_TASK DETAILS_.
Would you print the entire listing exactly, leaving nothing out?
━━━━━━━━━━━━━━━━
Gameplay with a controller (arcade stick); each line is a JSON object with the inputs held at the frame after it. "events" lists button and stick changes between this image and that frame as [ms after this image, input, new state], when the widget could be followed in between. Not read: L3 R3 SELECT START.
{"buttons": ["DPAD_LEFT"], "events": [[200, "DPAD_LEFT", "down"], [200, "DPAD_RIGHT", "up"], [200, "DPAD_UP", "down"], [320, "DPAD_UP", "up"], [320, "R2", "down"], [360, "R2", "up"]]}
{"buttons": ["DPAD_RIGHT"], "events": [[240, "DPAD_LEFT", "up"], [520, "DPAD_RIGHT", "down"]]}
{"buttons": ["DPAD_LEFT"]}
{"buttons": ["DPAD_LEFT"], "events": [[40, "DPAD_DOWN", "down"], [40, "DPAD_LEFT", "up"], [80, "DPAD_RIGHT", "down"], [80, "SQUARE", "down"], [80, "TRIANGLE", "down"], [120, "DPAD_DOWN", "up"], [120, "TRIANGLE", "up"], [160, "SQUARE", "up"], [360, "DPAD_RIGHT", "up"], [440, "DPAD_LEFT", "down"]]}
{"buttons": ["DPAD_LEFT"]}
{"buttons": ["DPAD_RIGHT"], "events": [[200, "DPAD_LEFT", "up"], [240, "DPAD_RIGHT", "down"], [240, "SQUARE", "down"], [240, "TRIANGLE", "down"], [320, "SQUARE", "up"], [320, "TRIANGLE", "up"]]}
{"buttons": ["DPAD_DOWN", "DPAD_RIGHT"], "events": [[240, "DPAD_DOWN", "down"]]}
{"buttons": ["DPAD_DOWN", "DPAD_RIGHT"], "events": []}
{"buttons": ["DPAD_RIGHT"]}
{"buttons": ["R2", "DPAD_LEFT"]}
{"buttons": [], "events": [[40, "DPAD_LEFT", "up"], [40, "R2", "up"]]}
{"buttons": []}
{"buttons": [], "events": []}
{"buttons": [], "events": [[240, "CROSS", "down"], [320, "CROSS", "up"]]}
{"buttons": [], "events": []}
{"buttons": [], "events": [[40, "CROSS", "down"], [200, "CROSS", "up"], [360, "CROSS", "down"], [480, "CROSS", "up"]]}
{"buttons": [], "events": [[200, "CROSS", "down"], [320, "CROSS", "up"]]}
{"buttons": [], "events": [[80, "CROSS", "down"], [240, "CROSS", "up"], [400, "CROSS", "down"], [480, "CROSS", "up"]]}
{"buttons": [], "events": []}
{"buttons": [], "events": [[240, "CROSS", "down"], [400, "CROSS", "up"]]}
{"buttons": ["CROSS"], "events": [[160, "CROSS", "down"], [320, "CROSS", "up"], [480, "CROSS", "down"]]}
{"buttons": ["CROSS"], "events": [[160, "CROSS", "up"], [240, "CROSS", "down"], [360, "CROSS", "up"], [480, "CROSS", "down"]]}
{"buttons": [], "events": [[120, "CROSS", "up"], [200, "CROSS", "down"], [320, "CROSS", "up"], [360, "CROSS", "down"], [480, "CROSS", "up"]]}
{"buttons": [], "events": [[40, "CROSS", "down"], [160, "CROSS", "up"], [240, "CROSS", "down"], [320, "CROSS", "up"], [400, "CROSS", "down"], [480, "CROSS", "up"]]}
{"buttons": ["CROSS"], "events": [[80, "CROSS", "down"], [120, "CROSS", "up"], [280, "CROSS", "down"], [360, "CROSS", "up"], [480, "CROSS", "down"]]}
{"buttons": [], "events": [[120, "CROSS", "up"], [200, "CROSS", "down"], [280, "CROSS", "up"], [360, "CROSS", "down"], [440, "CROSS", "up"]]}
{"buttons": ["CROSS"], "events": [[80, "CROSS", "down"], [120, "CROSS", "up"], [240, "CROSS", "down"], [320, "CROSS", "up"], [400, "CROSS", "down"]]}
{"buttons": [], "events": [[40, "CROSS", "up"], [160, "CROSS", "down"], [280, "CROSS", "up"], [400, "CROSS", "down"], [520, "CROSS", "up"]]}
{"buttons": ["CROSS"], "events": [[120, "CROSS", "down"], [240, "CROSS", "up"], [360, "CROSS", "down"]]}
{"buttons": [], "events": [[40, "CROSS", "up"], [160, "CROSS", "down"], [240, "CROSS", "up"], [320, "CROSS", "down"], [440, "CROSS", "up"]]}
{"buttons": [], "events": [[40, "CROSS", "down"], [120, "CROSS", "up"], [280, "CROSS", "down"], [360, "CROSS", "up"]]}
━━━━━━━━━━━━━━━━
_ANSWER_.
Gameplay with a controller (arcade stick); each line is a JSON object with the inputs held at the frame after it. "events" lists button and stick changes between this image and that frame as [ms after this image, input, new state], when the widget could be followed in between. Not read: L3 R3 SELECT START.
{"buttons": ["DPAD_LEFT"], "events": [[200, "DPAD_LEFT", "down"], [200, "DPAD_RIGHT", "up"], [200, "DPAD_UP", "down"], [320, "DPAD_UP", "up"], [320, "R2", "down"], [360, "R2", "up"]]}
{"buttons": ["DPAD_RIGHT"], "events": [[240, "DPAD_LEFT", "up"], [520, "DPAD_RIGHT", "down"]]}
{"buttons": ["DPAD_LEFT"]}
{"buttons": ["DPAD_LEFT"], "events": [[40, "DPAD_DOWN", "down"], [40, "DPAD_LEFT", "up"], [80, "DPAD_RIGHT", "down"], [80, "SQUARE", "down"], [80, "TRIANGLE", "down"], [120, "DPAD_DOWN", "up"], [120, "TRIANGLE", "up"], [160, "SQUARE", "up"], [360, "DPAD_RIGHT", "up"], [440, "DPAD_LEFT", "down"]]}
{"buttons": ["DPAD_LEFT"]}
{"buttons": ["DPAD_RIGHT"], "events": [[200, "DPAD_LEFT", "up"], [240, "DPAD_RIGHT", "down"], [240, "SQUARE", "down"], [240, "TRIANGLE", "down"], [320, "SQUARE", "up"], [320, "TRIANGLE", "up"]]}
{"buttons": ["DPAD_DOWN", "DPAD_RIGHT"], "events": [[240, "DPAD_DOWN", "down"]]}
{"buttons": ["DPAD_DOWN", "DPAD_RIGHT"], "events": []}
{"buttons": ["DPAD_RIGHT"]}
{"buttons": ["R2", "DPAD_LEFT"]}
{"buttons": [], "events": [[40, "DPAD_LEFT", "up"], [40, "R2", "up"]]}
{"buttons": []}
{"buttons": [], "events": []}
{"buttons": [], "events": [[240, "CROSS", "down"], [320, "CROSS", "up"]]}
{"buttons": [], "events": []}
{"buttons": [], "events": [[40, "CROSS", "down"], [200, "CROSS", "up"], [360, "CROSS", "down"], [480, "CROSS", "up"]]}
{"buttons": [], "events": [[200, "CROSS", "down"], [320, "CROSS", "up"]]}
{"buttons": [], "events": [[80, "CROSS", "down"], [240, "CROSS", "up"], [400, "CROSS", "down"], [480, "CROSS", "up"]]}
{"buttons": [], "events": []}
{"buttons": [], "events": [[240, "CROSS", "down"], [400, "CROSS", "up"]]}
{"buttons": ["CROSS"], "events": [[160, "CROSS", "down"], [320, "CROSS", "up"], [480, "CROSS", "down"]]}
{"buttons": ["CROSS"], "events": [[160, "CROSS", "up"], [240, "CROSS", "down"], [360, "CROSS", "up"], [480, "CROSS", "down"]]}
{"buttons": [], "events": [[120, "CROSS", "up"], [200, "CROSS", "down"], [320, "CROSS", "up"], [360, "CROSS", "down"], [480, "CROSS", "up"]]}
{"buttons": [], "events": [[40, "CROSS", "down"], [160, "CROSS", "up"], [240, "CROSS", "down"], [320, "CROSS", "up"], [400, "CROSS", "down"], [480, "CROSS", "up"]]}
{"buttons": ["CROSS"], "events": [[80, "CROSS", "down"], [120, "CROSS", "up"], [280, "CROSS", "down"], [360, "CROSS", "up"], [480, "CROSS", "down"]]}
{"buttons": [], "events": [[120, "CROSS", "up"], [200, "CROSS", "down"], [280, "CROSS", "up"], [360, "CROSS", "down"], [440, "CROSS", "up"]]}
{"buttons": ["CROSS"], "events": [[80, "CROSS", "down"], [120, "CROSS", "up"], [240, "CROSS", "down"], [320, "CROSS", "up"], [400, "CROSS", "down"]]}
{"buttons": [], "events": [[40, "CROSS", "up"], [160, "CROSS", "down"], [280, "CROSS", "up"], [400, "CROSS", "down"], [520, "CROSS", "up"]]}
{"buttons": ["CROSS"], "events": [[120, "CROSS", "down"], [240, "CROSS", "up"], [360, "CROSS", "down"]]}
{"buttons": [], "events": [[40, "CROSS", "up"], [160, "CROSS", "down"], [240, "CROSS", "up"], [320, "CROSS", "down"], [440, "CROSS", "up"]]}
{"buttons": [], "events": [[40, "CROSS", "down"], [120, "CROSS", "up"], [280, "CROSS", "down"], [360, "CROSS", "up"]]}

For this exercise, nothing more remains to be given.